Return the following lines unchanged, from the line with "Local council" to the line with "With support from", including both ends.

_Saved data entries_
* * * *

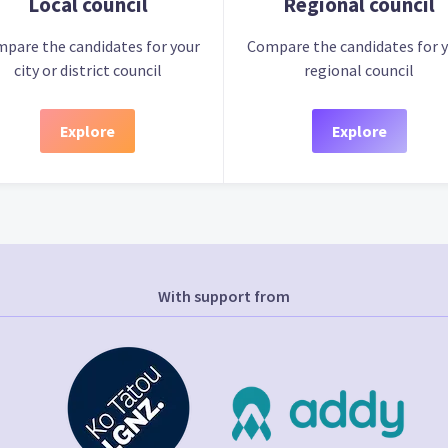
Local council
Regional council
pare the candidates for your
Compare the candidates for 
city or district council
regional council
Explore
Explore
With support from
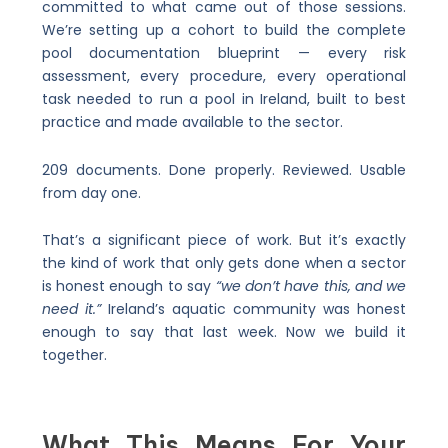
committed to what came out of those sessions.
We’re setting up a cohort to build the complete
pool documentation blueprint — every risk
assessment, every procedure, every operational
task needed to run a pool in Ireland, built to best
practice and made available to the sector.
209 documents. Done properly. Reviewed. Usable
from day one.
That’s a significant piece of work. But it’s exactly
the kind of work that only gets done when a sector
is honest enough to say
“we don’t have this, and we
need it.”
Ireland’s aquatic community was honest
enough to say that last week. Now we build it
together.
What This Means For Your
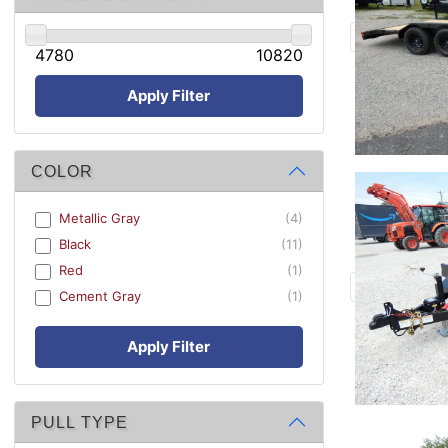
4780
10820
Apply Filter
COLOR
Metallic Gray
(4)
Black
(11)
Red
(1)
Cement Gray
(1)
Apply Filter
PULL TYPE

* * * *

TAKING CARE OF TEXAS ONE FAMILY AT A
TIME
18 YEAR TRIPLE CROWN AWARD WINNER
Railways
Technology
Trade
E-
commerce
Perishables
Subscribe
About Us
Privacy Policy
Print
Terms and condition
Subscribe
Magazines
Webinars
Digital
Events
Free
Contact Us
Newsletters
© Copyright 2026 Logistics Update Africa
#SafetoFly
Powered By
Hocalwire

* * * *

_COMPLETED TASK_
Local council
Regional council
pare the candidates for your
Compare the candidates for 
city or district council
regional council
Explore
Explore
With support from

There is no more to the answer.